### Extrait présenté
(AFP)

Ludmilla, étudiante engagée : « La France est extrêmement élitiste »

Depuis le 7 octobre les étudiants ont été nombreux, à se mobiliser pour informer sur les massacres de masse en cours dans la bande de Gaza : tractages, organisations de conférences, appels au boycott, créations de journaux … Cette résistance s'exprime notamment à travers les Comités Palestine, qui ont fleuri depuis cette date.

Investig’Action a rencontré Ludmilla, l’une des étudiantes actives du Comité Palestine de Sciences Po Paris, pour discuter de l’engagement de ces étudiants, de leurs craintes et des obstacles concrets rencontrés dans les universités françaises.

Comment s’organise la solidarité à la Palestine à Sciences Po Paris ?

Il y a d’abord la SJP ( Students for Justice in Palestine ) qui existe depuis le début cette année universitaire – elle mène toutes les actions de sensibilisation culturelle, organise des conférences, invite des intervenants à Sciences Po …

Après les évènements du 7 octobre 2023 nous nous sommes rendu compte que Sciences Po avait échoué à répondre à beaucoup de nos demandes, notamment celle d’avoir la même réaction que Sciences Po a eu pour l’agression russe en Ukraine, c’est-à-dire de condamner ce qu’il s’était passé et de couper les liens et partenariats avec les universités russes. Sciences Po n’a pas fait tout cela pour la Palestine.

Un mail d’empathie et de soutien aux étudiants palestiniens n’avait même pas été envoyé jusqu’à ce que ceux-ci demandent à l’administration pourquoi cela avait été fait pour les Israéliens, mais pas pour eux. Les étudiants israéliens avaient, en effet, reçu de l’administration un mail de soutien psychologique où on leur avait proposé un accompagnement scolaire et tout ce que Sciences Po pouvait leur fournir. On part vraiment de loin ; il n’y a même pas eu une minute de silence pour les victimes palestiniennes !

C’est pour honorer les victimes palestiniennes qu’avec plusieurs unions, syndicats étudiants et la SJP, nous organisons depuis, chaque semaine, une minute de silence, suivit d’un discours et de chants.

### Objet de la consigne
Prolongez l'entretien sur la mobilisation étudiante pour la Palestine à Sciences Po Paris à partir de sa dernière phrase.

### Données sources
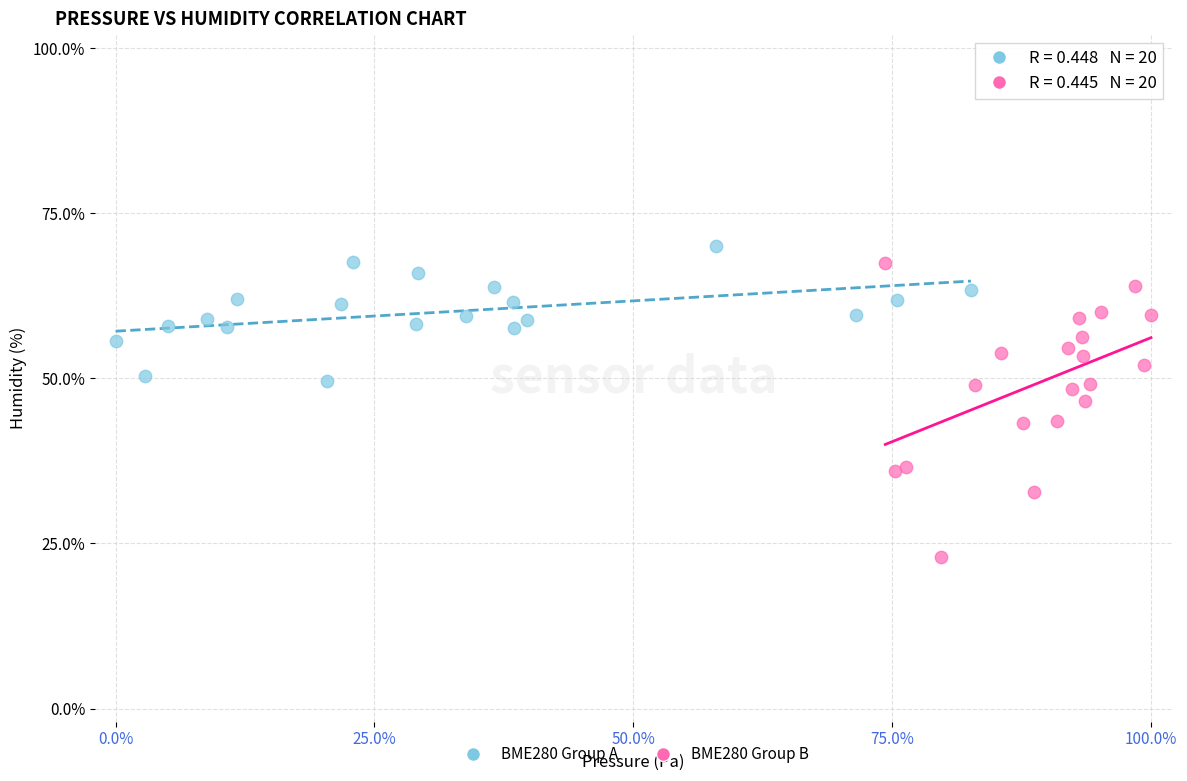

Which series contains the lowest Y value?

BME280 Group B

### Réponse produite
Avec tous ces constats, nous avons voulu mener des actions complémentaires à celles de SJP avec qui nous avons, par ailleurs, de très bons liens. Nous faisons, à travers le Comité Palestine, des choses qu’eux ne pourraient pas faire. Pour continuer leur travail, il leur est nécessaire de garder des liens cordiaux avec l’administration. SJP ne peut pas se permettre de réaliser des actions coups de poing ; l’administration aurait surement une réponse injuste en ne leur fournissant plus de salles pour leurs conférences par exemple.

Notre avantage, au Comité Palestine : aucun lien n’existe avec l’administration, nous faisons ce que nous souhaitons ; on s’approprie l’amphithéâtre, on organise des manifestations devant Sciences Po, on « perturbe » des évènements comme le forum défense pour des compagnies comme Thalès impliquées dans la production d’armement pour Israël.

Thalès à Sciences Po ?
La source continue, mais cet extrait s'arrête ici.